# How do you find (d^2y)/(dx^2) given xsin2y=ycos2x?

May 7, 2018

We find using implicit differentiation twice. On way we find $\frac{\mathrm{dy}}{\mathrm{dx}}$ and substitute to get $\frac{{d}^{2} y}{{\mathrm{dx}}^{2}}$ as shown below.

#### Explanation:

We use implicit differentiation. Implicit differentiation is a special case of the chain rule for derivatives. Generally differentiation problems involve functions i.e. $y = f \left(x\right)$ - written explicitly as functions of $x$.

However, some functions y are written implicitly as functions of $x$. So what we do is to treat $y$ as $y = y \left(x\right)$ and use chain rule. This means differentiating $y$ w.r.t. $y$, but as we have to derive w.r.t. $x$, as per chain rule, we multiply it by $\frac{\mathrm{dy}}{\mathrm{dx}}$.

Here we are given $x \sin 2 y = y \cos 2 x$. Differentiating we get

$1 \cdot \sin 2 y + x \cdot 2 \cos 2 y \cdot \frac{\mathrm{dy}}{\mathrm{dx}} = \frac{\mathrm{dy}}{\mathrm{dx}} \cos 2 x - y \cdot 2 \sin 2 x$

or $\sin 2 y + 2 x \cos 2 y \frac{\mathrm{dy}}{\mathrm{dx}} = \cos 2 x \frac{\mathrm{dy}}{\mathrm{dx}} - 2 y \sin 2 x$ ...(A)

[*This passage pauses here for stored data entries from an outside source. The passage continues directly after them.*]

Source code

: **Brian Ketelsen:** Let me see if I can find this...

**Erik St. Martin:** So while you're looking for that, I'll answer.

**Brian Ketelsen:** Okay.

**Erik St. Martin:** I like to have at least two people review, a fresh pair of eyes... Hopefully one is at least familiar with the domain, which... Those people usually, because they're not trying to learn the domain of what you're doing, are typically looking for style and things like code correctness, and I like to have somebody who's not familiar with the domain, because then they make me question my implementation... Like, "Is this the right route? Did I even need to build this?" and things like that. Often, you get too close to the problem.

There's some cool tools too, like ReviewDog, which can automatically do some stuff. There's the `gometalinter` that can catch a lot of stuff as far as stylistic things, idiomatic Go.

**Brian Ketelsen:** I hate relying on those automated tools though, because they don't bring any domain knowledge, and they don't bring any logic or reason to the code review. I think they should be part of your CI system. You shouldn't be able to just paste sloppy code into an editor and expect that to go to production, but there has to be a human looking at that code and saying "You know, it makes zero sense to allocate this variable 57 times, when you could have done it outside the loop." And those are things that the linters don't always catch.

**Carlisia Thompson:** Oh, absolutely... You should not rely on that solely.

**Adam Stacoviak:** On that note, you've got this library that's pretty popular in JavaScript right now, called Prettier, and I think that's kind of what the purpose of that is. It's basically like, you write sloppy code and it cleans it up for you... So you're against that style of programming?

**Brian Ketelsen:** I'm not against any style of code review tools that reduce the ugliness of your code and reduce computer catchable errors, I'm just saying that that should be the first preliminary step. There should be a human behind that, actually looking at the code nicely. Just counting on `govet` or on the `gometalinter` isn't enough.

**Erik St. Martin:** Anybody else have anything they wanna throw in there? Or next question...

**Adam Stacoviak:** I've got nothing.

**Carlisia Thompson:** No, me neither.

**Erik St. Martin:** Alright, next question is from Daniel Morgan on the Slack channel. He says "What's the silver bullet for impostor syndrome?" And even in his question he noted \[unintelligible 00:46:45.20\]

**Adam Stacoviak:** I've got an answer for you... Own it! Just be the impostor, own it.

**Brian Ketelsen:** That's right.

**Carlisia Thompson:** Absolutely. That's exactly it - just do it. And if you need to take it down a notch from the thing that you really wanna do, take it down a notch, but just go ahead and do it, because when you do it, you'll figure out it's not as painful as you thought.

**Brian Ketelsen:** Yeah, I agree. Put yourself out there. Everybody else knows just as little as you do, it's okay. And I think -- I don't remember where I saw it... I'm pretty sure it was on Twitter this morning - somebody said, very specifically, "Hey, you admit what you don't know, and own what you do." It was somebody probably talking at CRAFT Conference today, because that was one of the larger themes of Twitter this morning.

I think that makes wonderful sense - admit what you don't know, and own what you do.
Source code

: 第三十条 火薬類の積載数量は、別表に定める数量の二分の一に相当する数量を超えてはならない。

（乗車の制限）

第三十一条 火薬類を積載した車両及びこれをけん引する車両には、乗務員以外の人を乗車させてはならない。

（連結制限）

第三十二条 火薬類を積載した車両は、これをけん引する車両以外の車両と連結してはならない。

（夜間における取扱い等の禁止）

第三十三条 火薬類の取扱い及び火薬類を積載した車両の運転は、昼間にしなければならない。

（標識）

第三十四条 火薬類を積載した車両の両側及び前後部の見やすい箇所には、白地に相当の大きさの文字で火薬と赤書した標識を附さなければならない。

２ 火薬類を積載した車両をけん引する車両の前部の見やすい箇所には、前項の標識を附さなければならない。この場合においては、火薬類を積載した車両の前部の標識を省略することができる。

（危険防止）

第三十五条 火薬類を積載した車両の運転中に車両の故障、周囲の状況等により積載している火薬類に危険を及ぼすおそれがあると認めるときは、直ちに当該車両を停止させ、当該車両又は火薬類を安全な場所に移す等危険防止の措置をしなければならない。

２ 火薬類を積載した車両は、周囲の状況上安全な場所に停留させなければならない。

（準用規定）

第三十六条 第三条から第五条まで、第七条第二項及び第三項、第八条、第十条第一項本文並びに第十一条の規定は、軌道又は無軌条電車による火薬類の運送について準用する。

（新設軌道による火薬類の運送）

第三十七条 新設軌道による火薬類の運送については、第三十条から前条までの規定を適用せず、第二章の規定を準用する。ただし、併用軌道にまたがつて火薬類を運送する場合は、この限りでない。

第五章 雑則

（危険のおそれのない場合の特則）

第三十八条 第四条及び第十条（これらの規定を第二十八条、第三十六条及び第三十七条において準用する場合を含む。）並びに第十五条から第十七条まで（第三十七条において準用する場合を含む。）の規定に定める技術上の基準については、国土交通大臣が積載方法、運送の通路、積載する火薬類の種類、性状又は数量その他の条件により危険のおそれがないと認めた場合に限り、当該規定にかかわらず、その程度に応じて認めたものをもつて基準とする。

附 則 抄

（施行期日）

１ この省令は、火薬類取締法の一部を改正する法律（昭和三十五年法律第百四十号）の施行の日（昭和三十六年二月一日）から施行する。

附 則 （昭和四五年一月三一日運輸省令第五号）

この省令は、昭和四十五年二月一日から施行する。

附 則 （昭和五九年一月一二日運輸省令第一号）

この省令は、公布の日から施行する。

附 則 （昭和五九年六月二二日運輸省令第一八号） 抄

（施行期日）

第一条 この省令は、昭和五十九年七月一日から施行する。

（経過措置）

or $\frac{\mathrm{dy}}{\mathrm{dx}} = \frac{\sin 2 y + 2 y \sin 2 x}{\cos 2 x - 2 x \cos 2 y}$ ...(B)

Differentiating (A) again

$2 \cos 2 y \cdot \frac{\mathrm{dy}}{\mathrm{dx}} + 2 \cos 2 y \frac{\mathrm{dy}}{\mathrm{dx}} - 4 x \sin 2 y {\left(\frac{\mathrm{dy}}{\mathrm{dx}}\right)}^{2} + 2 x \cos 2 y \frac{{d}^{2} y}{{\mathrm{dx}}^{2}} = - 2 \sin 2 x \frac{\mathrm{dy}}{\mathrm{dx}} + \cos 2 x \frac{{d}^{2} y}{{\mathrm{dx}}^{2}} - 4 y \cos 2 x - 2 \sin 2 x \frac{\mathrm{dy}}{\mathrm{dx}}$

or $\left(\cos 2 x - 2 x \cos 2 y\right) \frac{{d}^{2} y}{{\mathrm{dx}}^{2}} = \left(4 \cos 2 y + 4 \sin 2 x\right) \frac{\mathrm{dy}}{\mathrm{dx}} - 4 x \sin 2 y {\left(\frac{\mathrm{dy}}{\mathrm{dx}}\right)}^{2} + 4 y \cos 2 x$

= $\left(4 \cos 2 y + 4 \sin 2 x\right) \frac{\sin 2 y + 2 y \sin 2 x}{\cos 2 x - 2 x \cos 2 y} - 4 x \sin 2 y {\left(\frac{\sin 2 y + 2 y \sin 2 x}{\cos 2 x - 2 x \cos 2 y}\right)}^{2} + 4 y \cos 2 x$

Here above we have put the value of $\frac{\mathrm{dy}}{\mathrm{dx}}$ from (B) and this can give $\frac{{d}^{2} y}{{\mathrm{dx}}^{2}}$. Remember to divide RHS by $\left(\cos 2 x - 2 x \cos 2 y\right)$.